For many products, the quality of the coating is crucial — for example, its thickness, color, gloss, or the adhesion of one or more layers to a substrate. Whatever the purpose of these coatings, measuring their thickness or uniformity — especially in critical areas — is essential for quality control.
Systems based on the photothermal measurement method offer practical solutions here, as they are suitable for almost all inner or semi-transparent layers on all common substrates. Measurement times of around one second also allow direct integration into the production process — even in applications where 100% quality control was previously not feasible.
Anodized surfaces can now be tested particularly easily. The new photothermal measurement systems are factory-calibrated for this purpose, making them much easier to use.
With electrolytic aluminum oxidation, known as the anodizing process, the uppermost material layer is converted into an oxide-based corrosion protection layer on aluminum surfaces. This creates a layer between 5 and 30 micrometers thick, which protects the deeper layers from corrosion as long as no gaps — for example, due to mechanical damage — appear in the oxide layer. The layer thickness depends on the specific application. Whether it involves anodized screws for the automotive or aerospace industries, cookware, jewelry, or data cables, quality assurance requires checking the thickness or uniformity of the anodized layer (see cover image).

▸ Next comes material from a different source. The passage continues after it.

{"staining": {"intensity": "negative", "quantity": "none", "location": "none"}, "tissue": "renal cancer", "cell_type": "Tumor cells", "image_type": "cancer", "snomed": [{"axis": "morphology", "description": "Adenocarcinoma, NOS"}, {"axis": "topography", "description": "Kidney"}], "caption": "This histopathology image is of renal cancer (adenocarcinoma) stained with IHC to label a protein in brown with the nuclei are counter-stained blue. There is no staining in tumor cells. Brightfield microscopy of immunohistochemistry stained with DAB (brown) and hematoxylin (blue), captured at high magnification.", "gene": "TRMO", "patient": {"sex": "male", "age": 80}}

The conventional methods used so far have significant drawbacks: For example, if samples are taken and layer thickness is determined by microscopic cross-sectioning, the layer can indeed be visually inspected at that point — but the test specimen is then discarded, and the measurement results are neither accurate nor reproducible. Many applications therefore use resistance measurement. However, this only works well as long as the geometry of the test object does not restrict the current flow. Moreover, if contact probes are positioned manually, individual variations in measurement results are inevitable. High reproducibility can therefore not be achieved with this approach.
Laser-Based Photothermal Measurement: Non-Contact and Fast
The photothermal measurement method developed by the French manufacturer Enovasense, now offered by Polytec specifically for measuring the layer thickness of anodized surfaces, eliminates these difficulties. The laser-based layer thickness measurement system (e.g. HAKO-L) operates without any contact with the object. Using lasers and infrared sensors, the coating is measured from working distances of 20 to 40 mm with a repeatability typically of ±1 µm or ±3% of the measured value.
The laser-based photothermal measurement principle is based on heating the sample surface by laser irradiation. This heat spreads by diffusion, depending on the material and the coating thickness. The test object is irradiated by the laser at defined points, and from the thermal response at these points, the layer thickness is calculated using dedicated algorithms. Because the excitation laser generates only minimal heating, neither the object nor the coating is affected or damaged during measurement. The process is also extremely fast — the measurement itself usually takes less than one second.
The spatial resolution depends on the size of the laser spot. When testing anodized surfaces, the laser beam has a diameter of about 700 µm. As a result, components and areas that were previously inaccessible with conventional contact probes can now be measured with high precision — even in critical locations such as bores or filament-like structures.
The measurement method is available either as a by-the-line or laboratory inspection station (Figure 2) but can also be directly integrated into the production line if required. In such cases, the measurement head can, for example, be mounted on a robot arm.
Independent of Object Shape and Size
Since the measurement is independent of the object’s geometry and size, surface coatings on a wide variety of objects can be inspected. Thanks to the Enovasense technology, recalibration is not required when switching products. Everything necessary is already stored in the measurement system; measurement times, distance, accuracy, and laser intensity are all optimized for the application. This allows the measurement of shapes with curvature radii down to 1 mm, and no reference to an uncoated part is needed for calibration.
This saves labor time both in industrial applications and in the laboratory. For the objects shown in Figures 3 and 4, the HAKO-L delivered significantly more meaningful and highly accurate, reproducible measurement results — both on the screw thread and the small perforated workpiece — compared to destructive profile measurement and eddy current testing.
Optimizing the Process Using Measurement Results
The HAKO-L system is equipped with a 3-axis system, allowing complex parts to be scanned over their entire surface for extended analysis. This enables a quick and clear feedback in the same work step regarding the distribution and uniformity of the anodized layer on one or multiple selected parts.
These measurement results can be used not only for quality control but also for process optimization:
Figure 5 shows the results for three anodized parts positioned at three different locations in the anodizing bath. Depending on their position in the bath, significant differences in layer thickness can be observed. Such a measurement takes only a few minutes.
The benefits can be enormous, as the measurement data allow for finer adjustment of process parameters to achieve a more uniform coating and, more generally, to improve quality. This approach pays off quickly, especially since handling the photothermal testing method is straightforward thanks to the pre-calibration for anodized layers.